Hidden Expenses to Consider Before Buying a Home

Hidden Expenses to Consider Before Buying a Home

While your home will be one of the most expensive purchases you make and need to constantly pay off it is important to consider other expenses that come along with it. It is important that these expenses do not catch you off guard, especially if you are a first-time home buyer. You should know what you are getting into before you purchase a home.

On average, depending on where you live and how you buy, you could be paying around $9,000 a year in additional home ownership costs. Some of these costs are not necessarily hidden as much as they are overlooked. If you are interested in learning about which hidden costs to pay attention to and how much you should budget for ongoing taxes and insurance, refer to the sections below.

Home Inspections

After you have put in an offer on a home, it will be accepted or declined. If your offer is accepted, the home inspection will be your first major expense. There is a possibility that more than one home inspection will need to take place.

You will want to schedule a thorough home inspection before closing on your home. Most times your lender will require one. It is preferred that you order a general inspection and a termite inspection.

Sometimes both inspections are included in one package, but you can also pay for them separately. If you have to purchase them separately, prepare to spend a few hundred dollars for the general inspection. The termite inspection will probably be around a hundred dollars, as well. If you are looking at an older house, depending on the age and condition it is in, you should also look into scheduling a sewer inspection. Sewer inspections can cost around $200.

Depending on the conditions of the home and who conducts the inspection, the services can add up to $1,000. If the house requires a lot of work and maintenance, it is in your best interest to renegotiate with the seller, pull out of the deal early or budget for the added-on maintenance work and expenses.

Depending on which state you live in, the seller is required to disclose if a previous buyer has backed out of the sale after the inspection. If you have a mortgage lender that does not require you to get inspections, it is up to you to decide if you want to have any inspections. However, it is a good idea to have an inspection so that you know what you are getting into.

A house is a huge purchase, so you want to make sure it is in the best condition possible. In the case that you do have the inspection, stick around while it is happening, so you know what is going on and see things for yourself.

You can also expect lenders to charge survey costs in some cases. This can cost a few hundred dollars, but you will get a professional survey that will show you where your boundaries are.

Closing Costs

Once your offer is accepted, your lender will run the paperwork and crunch the numbers.

You should receive a detailed list of what your closing costs consist of. Expect your closing costs to be around 2% to 5% extra on top of the home asking price. This means if you are buying a $200,000 home, you can expect to spend around $4,000 to $10,000 on closing costs. The cost usually includes the following:

  • Lender fees: This is everything from administrative costs to wire transfer fees to fees for pulling your credit report.
  • Appraisal: Your home appraisal can be a large expense. You will pay several hundred dollars for these fees, at least. This is because the lender wants to make sure the home appraises for the sale price.
  • Title or attorney fees: These are your government filing fees, escrow fees, notary fees and any other expenses associated with transferring the deed over to you.
  • Escrow fees: You may have to pay some of your property taxes and insurance fees upfront into an escrow account.
  • Interest: You will have to pay interest that’s prorated from the date of your closing to the first of the following month.

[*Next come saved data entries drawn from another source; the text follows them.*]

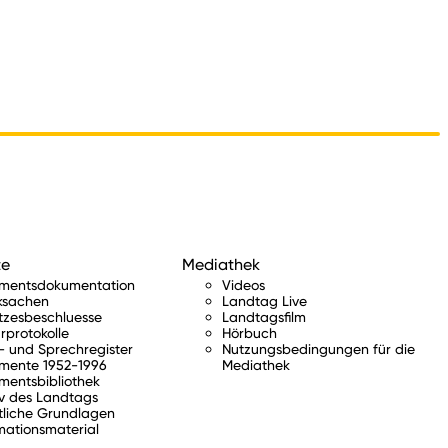
te
Mediathek
amentsdokumentation
Videos
ksachen
Landtag Live
tzesbeschluesse
Landtagsfilm
rprotokolle
Hörbuch
 und Sprechregister
Nutzungsbedingungen für die
mente 1952-1996
Mediathek
mentsbibliothek
v des Landtags
tliche Grundlagen
mationsmaterial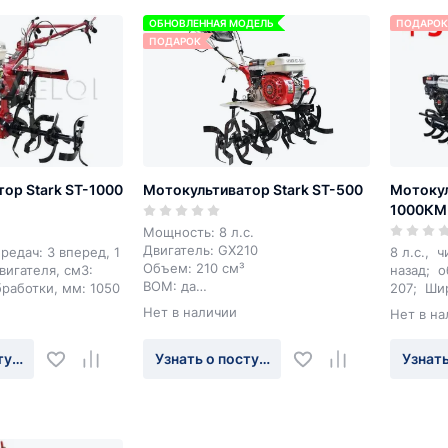
ОБНОВЛЕННАЯ МОДЕЛЬ
ПОДАРОК
ПОДАРОК
ор Stark ST-1000
Мотокультиватор Stark ST-500
Мотокул
1000КМ
Мощность: 8 л.с.
Двигатель: GX210
ередач: 3 вперед, 1
8 л.с., 
Объем: 210 см³
вигателя, см3:
назад; о
ВОМ: да
работки, мм: 1050
207; Шир
Вес: 85 кг
Нет в наличии
Нет в на
туплении
Узнать о поступлении
Узнать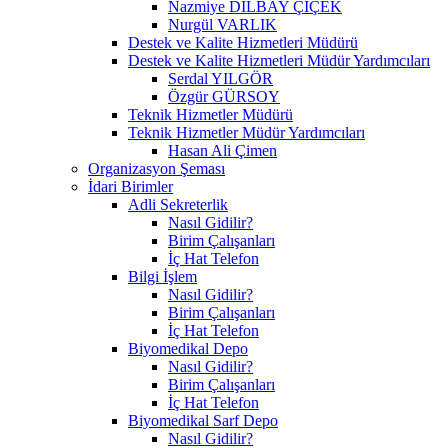
Nazmiye DİLBAY ÇİÇEK
Nurgül VARLIK
Destek ve Kalite Hizmetleri Müdürü
Destek ve Kalite Hizmetleri Müdür Yardımcıları
Serdal YILGÖR
Özgür GÜRSOY
Teknik Hizmetler Müdürü
Teknik Hizmetler Müdür Yardımcıları
Hasan Ali Çimen
Organizasyon Şeması
İdari Birimler
Adli Sekreterlik
Nasıl Gidilir?
Birim Çalışanları
İç Hat Telefon
Bilgi İşlem
Nasıl Gidilir?
Birim Çalışanları
İç Hat Telefon
Biyomedikal Depo
Nasıl Gidilir?
Birim Çalışanları
İç Hat Telefon
Biyomedikal Sarf Depo
Nasıl Gidilir?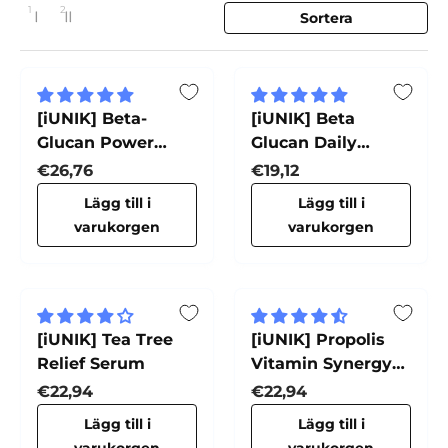
1
2
Sortera
1 kolumn
2 kolumner
Ändra vy
[iUNIK] Beta-
[iUNIK] Beta
Glucan Power
Glucan Daily
Moisture Serum
Moisture Cream
Normalpris
Normalpris
€26,76
€19,12
Lägg till i
Lägg till i
varukorgen
varukorgen
[iUNIK] Tea Tree
[iUNIK] Propolis
Relief Serum
Vitamin Synergy
Serum
Normalpris
Normalpris
€22,94
€22,94
Lägg till i
Lägg till i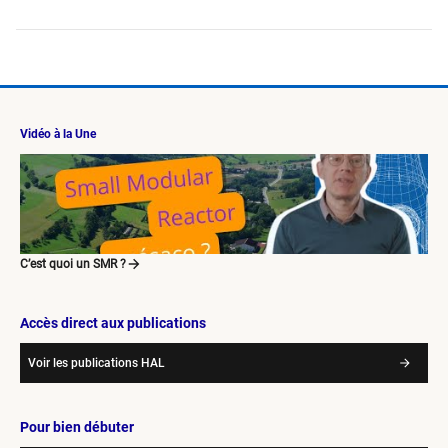
Vidéo à la Une
C’est quoi un SMR ?
Accès direct aux publications
Voir les publications HAL
Pour bien débuter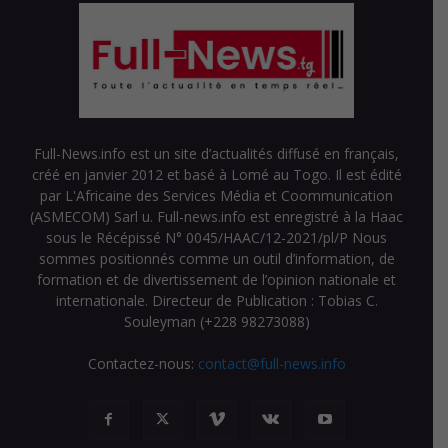
Full-News.info est un site d’actualités diffusé en français,
créé en janvier 2012 et basé à Lomé au Togo. Il est édité
par L'Africaine des Services Média et Coommunication
(ASMECOM) Sarl u. Full-news.info est enregistré à la Haac
sous le Récépissé N° 0045/HAAC/12-2021/pl/P Nous
sommes positionnés comme un outil d’information, de
formation et de divertissement de l’opinion nationale et
internationale. Directeur de Publication : Tobias C.
Souleyman (+228 98273088)
Contactez-nous:
contact@full-news.info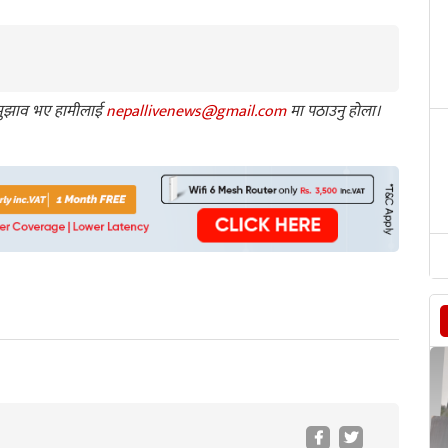
ा सुझाव भए हामीलाई
nepallivenews@gmail.com
मा पठाउनु होला।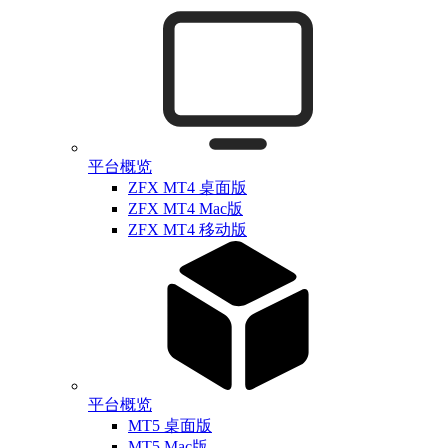
平台概览
ZFX MT4 桌面版
ZFX MT4 Mac版
ZFX MT4 移动版
平台概览
MT5 桌面版
MT5 Mac版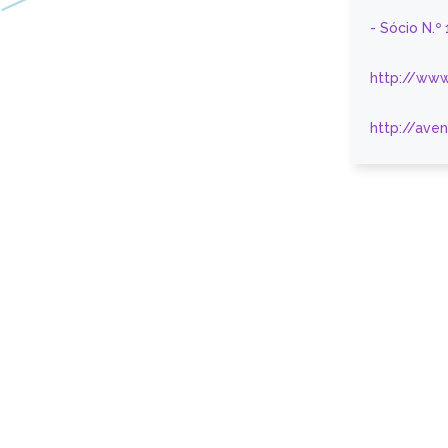
- Sócio N.º
http://www
http://ave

You can always use a closing cost calculator to determine exactly what you will need to pay, but it is best that you prepare to spend several thousands of dollars on top of your down payment when you are closing on your home.

Budget for Ongoing Taxes and Insurance

There is no doubt that your taxes will vary depending on how much your home is valued at and where you live, but it has been reported that the average homeowner will pay around $2,000 a year in taxes. For homeowner’s insurance, the average cost is $1,000. However, these costs can differ depending on where you life. Taxes, in particular, can vary depending on whether your state or municipality charges property taxes.

This all depends on the terms of your loans. You may pay this into an escrow account monthly. In the event that you do use an escrow account, you would make these payments to your lender, and they would pay your taxes and insurance for you. Not having an escrow account only means that you will have to pay these costs directly when they are due. You want to make sure that you are budgeting for these ongoing costs.

Saving for Maintenance and Repairs

Once you are a homeowner, it is important that you save for maintenance and repair expenses. If you previously lived in an apartment, then you know that if something breaks down at an apartment, it is the landlord’s responsibility. Once you own a home, all of these expenses fall on you.

It is important that you do not underestimate how much these projects can cost. A few projects that usually catch new homeowners off guard typically include leaky faucets, cracked exterior paint and jammed garbage disposals.

Because every home is different, you never know what will need fixing, so there is no specified amount that you should save for repairs every year. However, you should still set a budget for repairs so that you can still be comfortable when the time comes.